An Appeal from the District Court of Carter County; Robert M. Highsmith, Associate District Judge.
Fred Collins, Dist. Atty., Maria Tasi Malowney, Asst. Dist. Atty., Ardmore, for appellant, at trial.
Susan Brimer Loving, Atty. Gen. of Oklahoma, Sandra D. Howard, Asst. Atty. Gen., Oklahoma City, for appellant on appeal.
Charles J. Migliorino, Ardmore, for appellee at trial and on appeal.
SUMMARY OPINION
LUMPKIN, Presiding Judge:
[875 P.2d 430]
¶1 Appellee Tony DeCarlos Humdy aka Guy Humdy aka Tony Myles was charged with Attempted Robbery with Firearms (21 O.S. 1981 § 801 [21-801]); Shooting with Intent to Kill (21 O.S. 1981 § 652 [21-652]) and First Degree Murder (21 O.S. 1981 § 701.7 [21-701.7]) in the District Court of Carter County, Case No. CRF-92-281. At the initial appearance, defense counsel requested an evaluation of the Appellee's competence to stand trial pursuant to 22 O.S. 1981 § 1175.1 [22-1175.1] et seq. The court granted the request and ordered a competency evaluation to be conducted. At the post-examination competency hearing the State notified the court that it intended to call the defendant to the witness stand. Defense counsel objected and the court heard arguments. The trial court ruled that 22 O.S. 1981 § 1175.2 [22-1175.2](B)(3), was unconstitutional on its face and in application; that 22 O.S. 1981 § 1175.4 [22-1175.4](D), provided for only use immunity and was therefore unconstitutional; and that 22 O.S. 1981 § 1175.2 [22-1175.2](B)(3), and § 1175.4(D) violated the defendant's right against self incrimination and were therefore unconstitutional on their face and in application. The State gave its notice of intent to appeal and all criminal proceedings were stayed pending appeal.

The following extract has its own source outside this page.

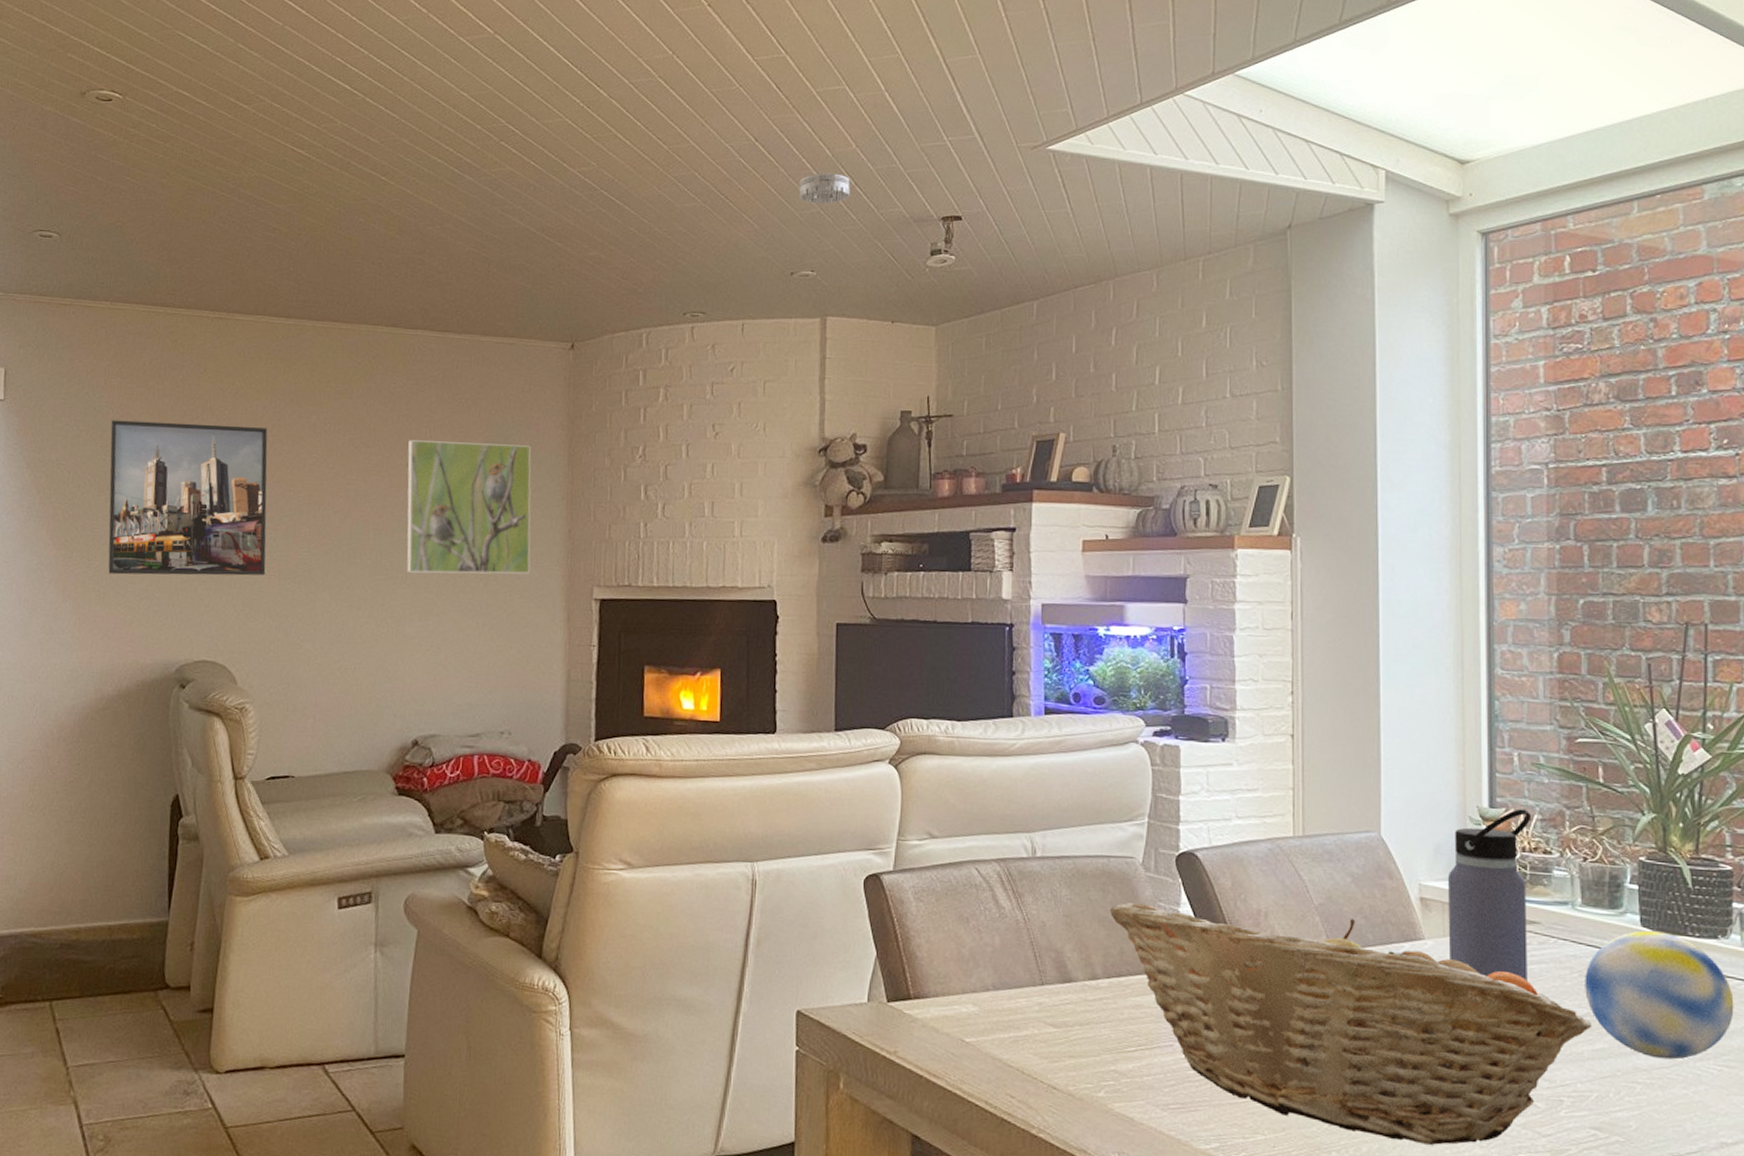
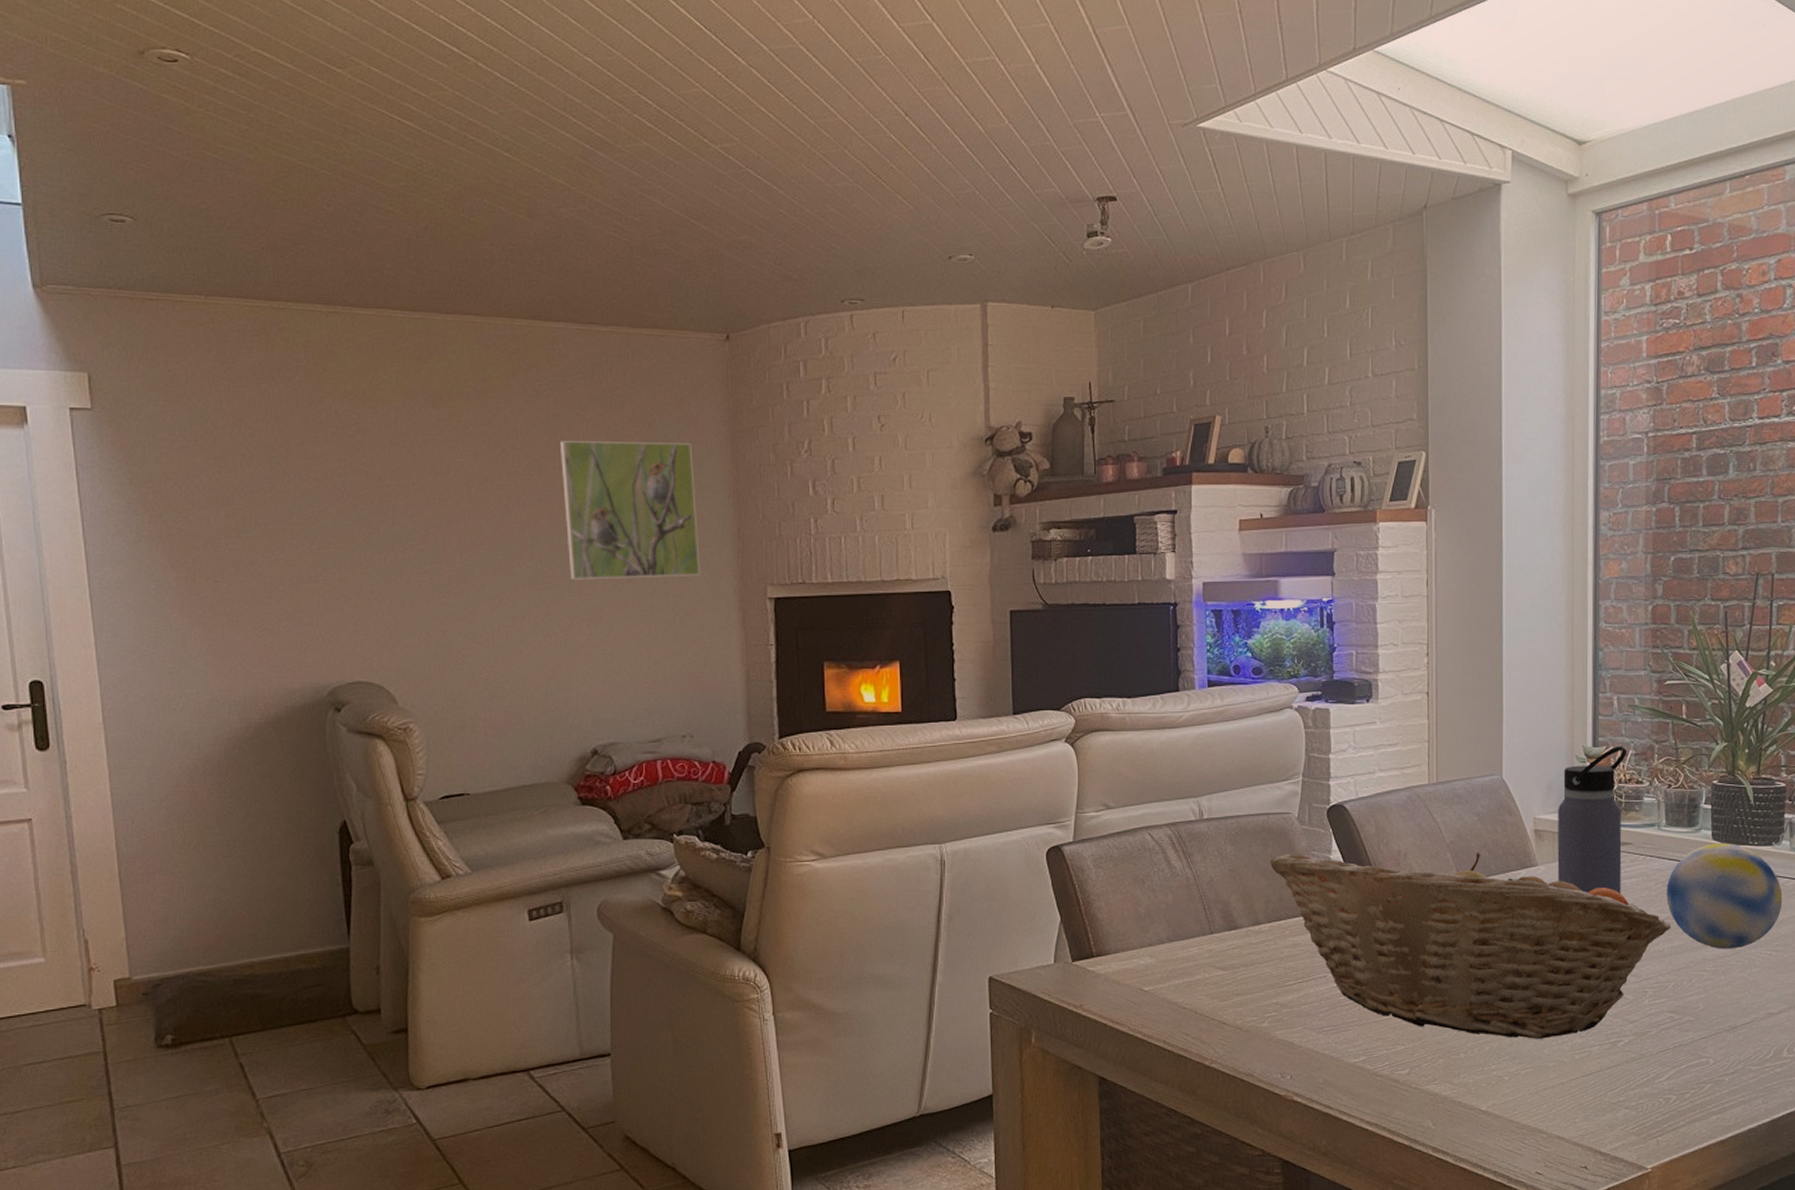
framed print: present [108,420,268,576] -> none [222,428,417,596]
smoke detector: present [799,173,850,204] -> none [952,150,1004,184]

¶2 Appellant raises the following propositions of error in support of its appeal:
I. 22 O.S. 1981 § 1175.1 [22-1175.1] et seq. although related to criminal procedure is civil in nature.
II. 22 O.S. 1981 §§ 1175.2 [22-1175.2] (B)(3) and 1175.4(D), together and separately do not violate principles of substantive due process under the United States or the Oklahoma Constitutions.
III. The requirements of 22 O.S. 1981 §§ 1175.2 [22-1175.2](B)(3) and 1175.4(D), together and separate do not violate the constitutional ban against forcing a defendant to incriminate himself.
IV. The distinction between classes set out in 22 O.S. § 1175.23 [22-1175.23](B)(3), does not violate the equal protection clause of the United States Constitution.
¶3 After a thorough consideration of these propositions and the entire record before us on appeal, including the original record, transcripts, and briefs of the parties, we have determined that the order of the District Court finding 22 O.S. 1981 §§ 1175.2 [22-1175.2](B)(3) and 1175.4 [22-1175.4](D), unconstitutional is reversed for the following reasons: We find that 22 O.S. 1981 § 1175.1 [22-1175.1] et seq. is civil in nature. Rogers v. Lansdown, 829 P.2d 687 (Okl.Cr. 1992). In Kastigar v. U.S., 406 U.S. 441, 445, 92 S.Ct. 1653, 32 L.Ed.2d 212, 217 (1972), the United States Supreme Court held the Fifth Amendment privilege against compulsory self-incrimination can be asserted in a civil proceeding. Under the Kastigar analysis, 22 O.S. 1981 § 1175.4 [22-1175.4](D), is constitutional as it bars the use of the accused's statement for any purpose. However, the 1985 amendment to § 1175.4(D)1 has a fatal constitutional flaw as its application does not leave the accused and the prosecution in substantially the same positions as if the accused had claimed the Fifth Amendment privilege. Id., 406 U.S. at 462. See also New Jersey v. Portash, 440 U.S. 450, 99 S.Ct. 1292, 59 L.Ed.2d 501 (1979). This unconstitutional clause may be severed from the rest of the statute. Riggs v. Branch, 554 P.2d 823, 827-828 (Okl.Cr. 1976). Therefore, the [875 P.2d 431] 1985 amendment to 22 O.S. 1981 § 1175.4 [22-1175.4](D); is hereby stricken from the remainder of the statute which has been found constitutional.
DECISION
¶4 The Order of the trial court is REVERSED and the case is REMANDED for further proceedings consistent with this order.
JOHNSON, V.P.J., and LANE, CHAPEL, and STRUBHAR, JJ., concur.
Footnotes:
1 The 1985 amendment to § 1175.4 provides:
. . . except that if such person is found to be competent at the time of his examination hearing, any such statement made by him may be used for purposes of impeachment. Laws. 1985, c. 190, eff. Nov. 1, 1985.